Dwie wcześniejsze korekty spadkowe trwającego od lutego trendu zwyżkowego zabrały indeksowi WIG po ok. 8,5 proc. Na tym tle ostatnie spadki nie wyglądają groźnie. W najgorszym momencie sięgały 6 proc., a w cenach zamknięcia nie przekroczyły 5 proc. Trzeba się jednak liczyć z tym, że dołek zostanie pogłębiony. Piątkowa sesja wyglądała raczej na ruch powrotny do sierpniowej górki, niż na zapowiedź powrotu dobrej passy.
Gdyby miał się spełnić niekorzystny scenariusz i WIG spadłby od ostatniego szczytu o 8,5 proc., to znalazłby się na wysokości 36,8 tys. pkt. To zaś oznaczałoby powrót do poziomu z 21 września, czyli sprzed 6 tygodni. Czerwcowy spadek sprowadził WIG do poziomu, jaki miał 3 tygodnie wcześniej, a przecena z przełomu sierpnia i września sprowadziła indeks do wartości notowanych 2 tygodnie wcześniej.

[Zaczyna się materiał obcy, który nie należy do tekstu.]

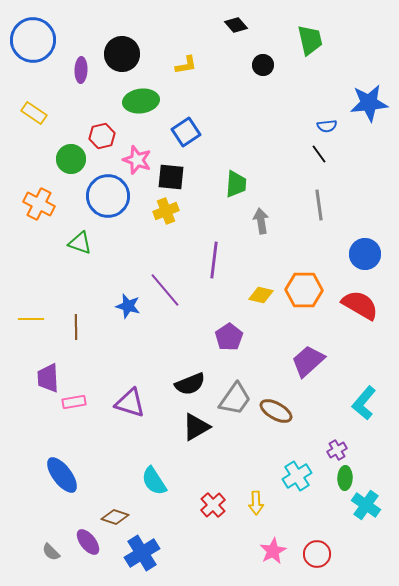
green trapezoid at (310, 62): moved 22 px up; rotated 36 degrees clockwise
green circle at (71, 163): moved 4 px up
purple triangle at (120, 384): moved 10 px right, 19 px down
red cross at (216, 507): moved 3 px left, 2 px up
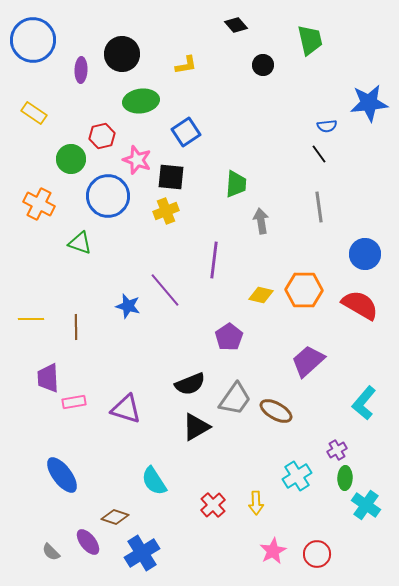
gray line at (319, 205): moved 2 px down
purple triangle at (130, 403): moved 4 px left, 6 px down
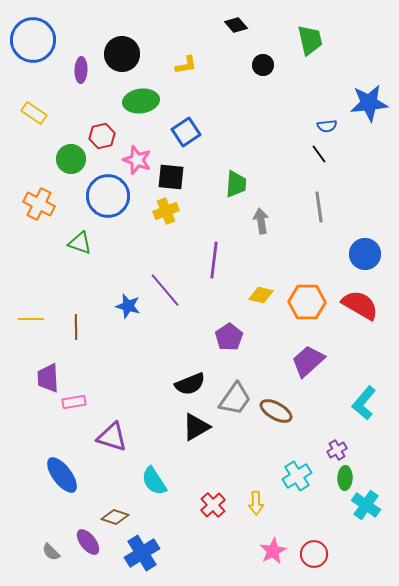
orange hexagon at (304, 290): moved 3 px right, 12 px down
purple triangle at (126, 409): moved 14 px left, 28 px down
red circle at (317, 554): moved 3 px left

Te porównania mają nie tylko statystyczny wymiar. Chodzi w nich przede wszystkim o uchwycenie nawisu potencjalnej podaży od tych, którzy tracą w danym momencie na akcjach i mogą decydować się na ucinanie tych strat. Im ta grupa jest większa, tym większe jest ryzyko utrwalenia zniżek. Aktualnie sytuacja pod tym względem nie budzi jeszcze niepokoju.

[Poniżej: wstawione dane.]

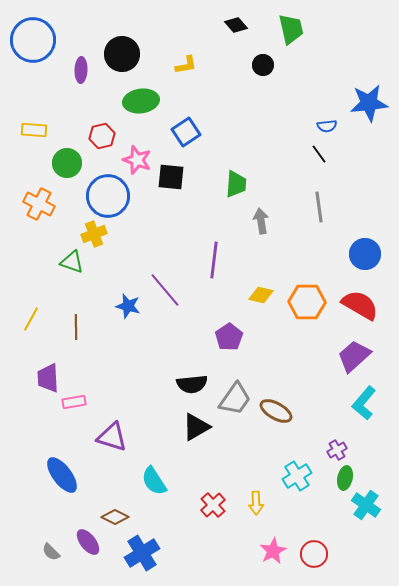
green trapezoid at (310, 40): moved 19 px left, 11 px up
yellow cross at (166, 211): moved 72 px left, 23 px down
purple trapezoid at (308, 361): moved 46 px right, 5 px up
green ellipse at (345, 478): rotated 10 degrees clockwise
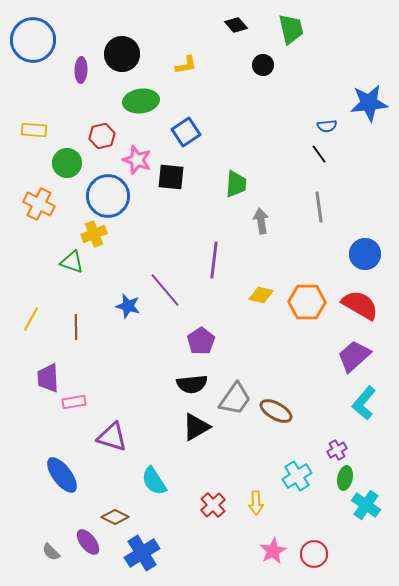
purple pentagon at (229, 337): moved 28 px left, 4 px down
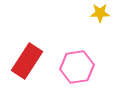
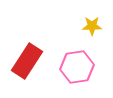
yellow star: moved 8 px left, 13 px down
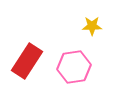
pink hexagon: moved 3 px left
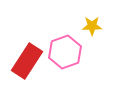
pink hexagon: moved 9 px left, 15 px up; rotated 12 degrees counterclockwise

Jednak gdyby wzorem poprzednich korekt spadek był kontynuowany przynajmniej do poziomu 8,5 proc. poniżej ostatniego szczytu, to sytuacja zaczęłaby wyglądać niepokojąco. Techniczny obraz rynku uzupełniają zbliżający się do średniej tygodniowy MACD oraz przebiegająca na wysokości 37,4 tys. pkt 3-miesięczna średnia krocząca. Spadek MACD poniżej średniej byłby silnym sygnałem sprzedaży. Od końca 2008 r. wskaźnik znajduje się powyżej niej. Natomiast 3-miesięczna średnia powstrzymała zniżki w połowie tego roku, wcześniej bardzo dobrze sprawdzała się też w trakcie bessy.